* [TASK BRIEF]:
Write out, from the entries below, exactly the lines that run between the lines holding "(233, 430) none -> [302,533,351,542] Xinxun 4" and "[81,324,566,342] Bensatker/Pekas/....(dapat disesuaikan)", inclusive, and stop there.

Collected data:
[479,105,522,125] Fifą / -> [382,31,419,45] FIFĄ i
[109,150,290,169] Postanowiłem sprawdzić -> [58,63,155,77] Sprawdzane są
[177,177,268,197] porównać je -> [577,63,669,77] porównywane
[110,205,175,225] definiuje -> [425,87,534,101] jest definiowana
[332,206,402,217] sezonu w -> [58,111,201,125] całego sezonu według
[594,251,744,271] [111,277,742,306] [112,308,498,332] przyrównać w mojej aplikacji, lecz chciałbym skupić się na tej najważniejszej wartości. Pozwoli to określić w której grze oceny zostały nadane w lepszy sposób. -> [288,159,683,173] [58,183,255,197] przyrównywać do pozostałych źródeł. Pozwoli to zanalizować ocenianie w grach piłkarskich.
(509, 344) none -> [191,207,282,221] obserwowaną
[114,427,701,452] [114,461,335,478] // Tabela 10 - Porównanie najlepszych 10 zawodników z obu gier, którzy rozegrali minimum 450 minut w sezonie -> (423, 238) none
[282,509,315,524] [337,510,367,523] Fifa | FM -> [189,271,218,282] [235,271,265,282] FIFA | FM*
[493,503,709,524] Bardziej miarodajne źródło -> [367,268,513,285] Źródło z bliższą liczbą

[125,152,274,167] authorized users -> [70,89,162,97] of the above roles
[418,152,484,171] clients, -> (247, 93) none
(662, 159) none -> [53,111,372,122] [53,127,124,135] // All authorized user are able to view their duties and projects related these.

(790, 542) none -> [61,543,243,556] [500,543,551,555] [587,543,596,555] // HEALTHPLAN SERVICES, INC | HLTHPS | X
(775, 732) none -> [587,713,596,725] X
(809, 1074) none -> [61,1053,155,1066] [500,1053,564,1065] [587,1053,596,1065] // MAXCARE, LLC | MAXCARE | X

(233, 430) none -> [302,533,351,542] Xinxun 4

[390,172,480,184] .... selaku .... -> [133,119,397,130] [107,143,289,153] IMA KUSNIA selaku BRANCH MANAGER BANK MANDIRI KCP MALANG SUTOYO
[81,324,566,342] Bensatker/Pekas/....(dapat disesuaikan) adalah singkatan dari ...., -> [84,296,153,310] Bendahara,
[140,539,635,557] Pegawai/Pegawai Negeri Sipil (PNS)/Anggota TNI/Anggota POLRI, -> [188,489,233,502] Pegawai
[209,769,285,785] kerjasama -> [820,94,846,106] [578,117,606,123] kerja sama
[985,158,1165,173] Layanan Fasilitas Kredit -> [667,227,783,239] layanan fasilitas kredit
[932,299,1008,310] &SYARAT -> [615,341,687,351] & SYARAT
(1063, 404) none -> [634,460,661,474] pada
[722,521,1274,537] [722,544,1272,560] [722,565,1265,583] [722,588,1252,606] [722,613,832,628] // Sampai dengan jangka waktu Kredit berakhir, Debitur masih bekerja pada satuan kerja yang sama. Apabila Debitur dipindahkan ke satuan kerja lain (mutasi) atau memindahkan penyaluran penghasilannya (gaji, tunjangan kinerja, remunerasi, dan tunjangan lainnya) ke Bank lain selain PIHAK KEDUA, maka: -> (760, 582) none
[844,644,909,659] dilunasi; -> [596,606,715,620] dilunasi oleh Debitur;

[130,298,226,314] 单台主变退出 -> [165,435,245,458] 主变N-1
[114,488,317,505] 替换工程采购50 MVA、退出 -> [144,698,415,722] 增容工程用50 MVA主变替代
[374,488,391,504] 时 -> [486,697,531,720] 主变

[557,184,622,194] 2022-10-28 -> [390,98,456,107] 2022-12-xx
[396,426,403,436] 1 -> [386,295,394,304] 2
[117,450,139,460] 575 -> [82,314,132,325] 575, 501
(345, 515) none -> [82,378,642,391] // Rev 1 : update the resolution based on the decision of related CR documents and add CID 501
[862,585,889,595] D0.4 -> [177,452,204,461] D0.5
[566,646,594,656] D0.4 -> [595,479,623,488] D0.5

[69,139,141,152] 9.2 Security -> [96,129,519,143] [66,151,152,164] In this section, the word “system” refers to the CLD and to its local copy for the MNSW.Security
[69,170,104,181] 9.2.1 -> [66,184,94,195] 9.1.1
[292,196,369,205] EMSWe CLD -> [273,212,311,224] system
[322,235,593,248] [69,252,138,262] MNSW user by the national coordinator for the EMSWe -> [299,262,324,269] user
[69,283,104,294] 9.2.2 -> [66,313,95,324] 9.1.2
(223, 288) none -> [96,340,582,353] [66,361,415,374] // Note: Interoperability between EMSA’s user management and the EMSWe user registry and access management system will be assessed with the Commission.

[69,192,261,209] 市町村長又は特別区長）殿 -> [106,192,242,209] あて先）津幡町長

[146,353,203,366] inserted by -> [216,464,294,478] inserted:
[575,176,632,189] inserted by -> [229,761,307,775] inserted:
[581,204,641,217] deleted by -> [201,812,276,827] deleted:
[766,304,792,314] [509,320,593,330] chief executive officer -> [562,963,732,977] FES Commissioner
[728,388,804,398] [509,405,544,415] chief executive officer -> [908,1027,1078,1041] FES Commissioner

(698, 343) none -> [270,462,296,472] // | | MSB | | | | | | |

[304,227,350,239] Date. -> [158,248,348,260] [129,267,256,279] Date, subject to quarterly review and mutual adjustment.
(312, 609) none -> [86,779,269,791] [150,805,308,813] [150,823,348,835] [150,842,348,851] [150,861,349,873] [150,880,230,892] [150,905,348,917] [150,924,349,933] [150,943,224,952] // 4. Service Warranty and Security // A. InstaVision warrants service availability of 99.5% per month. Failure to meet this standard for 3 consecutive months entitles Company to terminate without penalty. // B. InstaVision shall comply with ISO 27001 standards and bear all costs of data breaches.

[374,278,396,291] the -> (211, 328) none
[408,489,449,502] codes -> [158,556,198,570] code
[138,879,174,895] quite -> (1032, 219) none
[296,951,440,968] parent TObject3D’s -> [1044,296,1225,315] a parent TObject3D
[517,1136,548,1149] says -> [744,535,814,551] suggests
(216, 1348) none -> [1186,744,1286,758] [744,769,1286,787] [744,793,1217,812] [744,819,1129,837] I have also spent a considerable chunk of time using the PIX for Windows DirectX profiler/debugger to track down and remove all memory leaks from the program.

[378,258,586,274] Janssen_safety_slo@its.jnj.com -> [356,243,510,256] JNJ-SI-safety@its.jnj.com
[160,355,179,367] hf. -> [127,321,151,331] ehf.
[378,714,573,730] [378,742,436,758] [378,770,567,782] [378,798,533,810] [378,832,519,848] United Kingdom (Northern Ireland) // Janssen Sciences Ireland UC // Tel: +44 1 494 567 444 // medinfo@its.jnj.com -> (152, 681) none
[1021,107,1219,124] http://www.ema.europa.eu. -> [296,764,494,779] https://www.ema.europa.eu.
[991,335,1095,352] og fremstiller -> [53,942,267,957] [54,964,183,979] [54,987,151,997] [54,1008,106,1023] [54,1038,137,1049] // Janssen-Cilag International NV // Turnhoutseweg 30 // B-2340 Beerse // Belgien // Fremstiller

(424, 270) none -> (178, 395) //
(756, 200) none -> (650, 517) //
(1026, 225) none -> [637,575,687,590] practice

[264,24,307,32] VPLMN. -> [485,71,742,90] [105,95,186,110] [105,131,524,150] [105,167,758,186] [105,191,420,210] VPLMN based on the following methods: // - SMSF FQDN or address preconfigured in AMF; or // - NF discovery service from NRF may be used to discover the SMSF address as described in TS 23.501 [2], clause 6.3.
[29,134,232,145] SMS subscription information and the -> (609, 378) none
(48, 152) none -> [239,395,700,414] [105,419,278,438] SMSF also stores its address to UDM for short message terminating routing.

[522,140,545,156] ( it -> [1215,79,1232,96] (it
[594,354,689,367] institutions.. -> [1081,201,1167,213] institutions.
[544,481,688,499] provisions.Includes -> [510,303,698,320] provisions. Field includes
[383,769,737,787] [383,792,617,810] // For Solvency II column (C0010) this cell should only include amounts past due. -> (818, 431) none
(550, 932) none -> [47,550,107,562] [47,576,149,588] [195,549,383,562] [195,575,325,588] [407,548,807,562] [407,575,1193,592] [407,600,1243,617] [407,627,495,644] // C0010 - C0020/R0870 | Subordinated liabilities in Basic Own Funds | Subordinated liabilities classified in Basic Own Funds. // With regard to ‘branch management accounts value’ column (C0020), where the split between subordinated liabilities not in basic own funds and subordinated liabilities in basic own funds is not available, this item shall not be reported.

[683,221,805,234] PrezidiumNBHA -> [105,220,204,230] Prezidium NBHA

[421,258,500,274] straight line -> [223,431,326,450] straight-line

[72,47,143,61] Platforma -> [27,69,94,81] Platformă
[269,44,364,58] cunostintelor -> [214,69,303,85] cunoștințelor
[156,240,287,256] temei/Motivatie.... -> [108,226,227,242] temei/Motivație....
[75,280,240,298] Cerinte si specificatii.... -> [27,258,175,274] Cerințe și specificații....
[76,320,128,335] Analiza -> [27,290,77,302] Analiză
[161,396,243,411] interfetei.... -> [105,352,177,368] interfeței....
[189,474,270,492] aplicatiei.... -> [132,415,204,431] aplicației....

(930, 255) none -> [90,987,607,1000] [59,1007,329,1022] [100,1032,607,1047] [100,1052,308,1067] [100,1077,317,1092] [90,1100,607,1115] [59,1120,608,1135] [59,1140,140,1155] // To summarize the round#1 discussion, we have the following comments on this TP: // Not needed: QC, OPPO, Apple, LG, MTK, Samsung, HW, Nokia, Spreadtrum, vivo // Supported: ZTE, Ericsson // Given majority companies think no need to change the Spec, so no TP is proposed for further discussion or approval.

* [ANSWER BELOW]:
(233, 430) none -> [302,533,351,542] Xinxun 4

[390,172,480,184] .... selaku .... -> [133,119,397,130] [107,143,289,153] IMA KUSNIA selaku BRANCH MANAGER BANK MANDIRI KCP MALANG SUTOYO
[81,324,566,342] Bensatker/Pekas/....(dapat disesuaikan) adalah singkatan dari ...., -> [84,296,153,310] Bendahara,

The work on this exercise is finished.